Marcio Saito: Let’s start with DevOps, which is the more generic term. DevOps is really collapsing development and operations, so that you have a more continuous cycle rather than you design the infrastructure, you deploy, and then you keep it untouched for 20 years, you try to follow a more continuous approach where you’re constantly designing, developing, deploying, getting feedback, and changing our design. That’s DevOps, it involves the application of automation, so it’s less about manual operations. Rather than you doing something, you should spend your time writing code that you can use to automate the process. This is in a nutshell, very high level, what DevOps is.
The same applies, we are trying to break the silos and make the management of infrastructure more uniform, so the DevOps principles also applies to NetOps. NetOps, network management people, they are trying to adopt the same thing, but a network is the most conservative of the silos, because first, they have more responsibility. If the network is down, everything is down, so they tend to be more conservative, so that’s one of the reasons why the network infrastructure is still not automated, is still not fully virtualized. But there is another aspect that makes NetOps or the network portion of DevOps different, which is again, the connection between the logical and the physical. You can virtualize, you can automate, but in networking, there is always the physical connection. You’re never going to get out of managing physical devices and mapping your logical resources to physical devices.

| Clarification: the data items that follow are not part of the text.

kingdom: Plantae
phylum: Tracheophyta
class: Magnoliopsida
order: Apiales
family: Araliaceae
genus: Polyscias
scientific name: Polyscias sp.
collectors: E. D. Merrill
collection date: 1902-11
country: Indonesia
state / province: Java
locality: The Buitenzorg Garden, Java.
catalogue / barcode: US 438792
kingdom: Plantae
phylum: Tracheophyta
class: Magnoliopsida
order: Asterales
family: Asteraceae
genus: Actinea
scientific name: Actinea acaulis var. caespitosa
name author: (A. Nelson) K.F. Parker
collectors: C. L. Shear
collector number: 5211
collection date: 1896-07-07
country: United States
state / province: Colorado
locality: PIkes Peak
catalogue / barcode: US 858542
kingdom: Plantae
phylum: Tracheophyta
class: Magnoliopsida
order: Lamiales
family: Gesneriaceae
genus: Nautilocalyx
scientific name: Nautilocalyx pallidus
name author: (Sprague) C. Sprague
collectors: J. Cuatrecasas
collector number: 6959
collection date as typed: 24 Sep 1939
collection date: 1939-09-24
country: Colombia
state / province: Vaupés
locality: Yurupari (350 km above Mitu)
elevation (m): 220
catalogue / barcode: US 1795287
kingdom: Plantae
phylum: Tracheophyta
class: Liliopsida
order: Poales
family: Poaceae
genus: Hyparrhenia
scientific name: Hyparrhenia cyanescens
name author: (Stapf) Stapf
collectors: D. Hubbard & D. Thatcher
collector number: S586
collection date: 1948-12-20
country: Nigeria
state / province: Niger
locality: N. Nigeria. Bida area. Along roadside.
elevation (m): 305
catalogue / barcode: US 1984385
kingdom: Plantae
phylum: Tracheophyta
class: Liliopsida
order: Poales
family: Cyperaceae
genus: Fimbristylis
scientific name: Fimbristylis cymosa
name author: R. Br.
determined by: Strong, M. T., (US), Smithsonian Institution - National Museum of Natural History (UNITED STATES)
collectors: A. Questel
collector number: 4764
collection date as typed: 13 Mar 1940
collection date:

That’s why I use, and why Opengear uses the term NetOps because though DevOps applies to everything in IT, NetOps is still special, the network is still special because of the connection between the physical and logical layers. The networking people, they have different challenges when they try to automate because the automation has to work over physical devices. Again, it goes back to your first question, it’s very easy to scale compute nodes, is not as easy to scale networking devices on that network infrastructure. That’s why I do think DevOps is going to equalize all the other silos in IT, but networking is different and NetOps has to be seen as a separate discipline in the longterm because of the connection with the physical layer.